Render + policy library for SLURM JobSpecs (Mila + DRAC clusters)

Project description

salvo

Policy and render library for SLURM. salvo turns a JobSpec into byte-stable sbatch text and decides what to do when a job hits OOM or gets preempted. It does not move code to the cluster, does not open SSH connections, and is not a runner. For transport, pair it with cluv or invoke sbatch directly.

Install

pip install pysalvo

Two CLI commands ship for diagnostics and one-shot rendering. Everything else is meant to be imported.

salvo doctor                                 # topology, ssh alias hygiene, manifest freshness
salvo render spec.yaml --cluster mila        # JobSpec YAML to sbatch text on stdout

Render

from salvo import JobSpec, render

spec = JobSpec(
    name="train",
    cmd=["python", "train.py"],
    gpus=1, cpus=8, mem="32G", time="2h",
    on_oom=["bump_mem(1.5x, max=128G)", "fail"],
)

sbatch_text = render(
    spec,
    cluster_id="mila",
    account="mila",
    partition="unkillable",
)  # str, byte-stable, no side effects

Same JobSpec, same cluster, same inputs, same bytes every run. Useful when you need to audit what was actually submitted six months later.

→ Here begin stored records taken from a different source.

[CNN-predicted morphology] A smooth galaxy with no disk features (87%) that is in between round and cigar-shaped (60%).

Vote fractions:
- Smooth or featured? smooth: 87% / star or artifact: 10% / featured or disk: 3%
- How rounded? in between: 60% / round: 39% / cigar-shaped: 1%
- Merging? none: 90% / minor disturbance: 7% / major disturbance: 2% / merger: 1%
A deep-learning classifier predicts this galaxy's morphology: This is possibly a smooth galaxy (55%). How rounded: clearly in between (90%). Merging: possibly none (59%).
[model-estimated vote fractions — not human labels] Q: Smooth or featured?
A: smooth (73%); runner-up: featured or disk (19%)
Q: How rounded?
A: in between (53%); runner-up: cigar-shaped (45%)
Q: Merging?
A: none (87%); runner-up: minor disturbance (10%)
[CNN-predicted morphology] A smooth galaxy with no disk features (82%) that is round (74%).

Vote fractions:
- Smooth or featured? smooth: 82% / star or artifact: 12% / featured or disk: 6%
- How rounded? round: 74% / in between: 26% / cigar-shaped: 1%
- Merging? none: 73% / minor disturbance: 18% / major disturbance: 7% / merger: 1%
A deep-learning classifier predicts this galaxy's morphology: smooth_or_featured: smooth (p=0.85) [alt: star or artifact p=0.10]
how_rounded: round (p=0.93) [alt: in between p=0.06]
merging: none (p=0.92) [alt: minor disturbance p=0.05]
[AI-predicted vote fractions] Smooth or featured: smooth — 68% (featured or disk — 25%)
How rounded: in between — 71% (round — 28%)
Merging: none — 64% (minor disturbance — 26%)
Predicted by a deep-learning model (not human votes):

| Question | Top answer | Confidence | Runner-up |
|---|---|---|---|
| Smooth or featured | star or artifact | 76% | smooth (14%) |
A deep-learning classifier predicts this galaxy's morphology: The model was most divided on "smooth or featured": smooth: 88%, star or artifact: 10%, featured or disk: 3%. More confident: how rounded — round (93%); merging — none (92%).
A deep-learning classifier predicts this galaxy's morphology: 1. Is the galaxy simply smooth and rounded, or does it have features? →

If you leave account and partition off, salvo picks them via salvo.dispatch by shelling out to squeue for live capacity. That path only works on a SLURM login node; library callers (cluv, xgenius) should pass both explicitly to keep render() pure.

OOM policy

from salvo.policy import parse, apply_oom, OomContext

steps = parse(["bump_mem(1.5x, max=128G)", "escalate_partition", "fail"])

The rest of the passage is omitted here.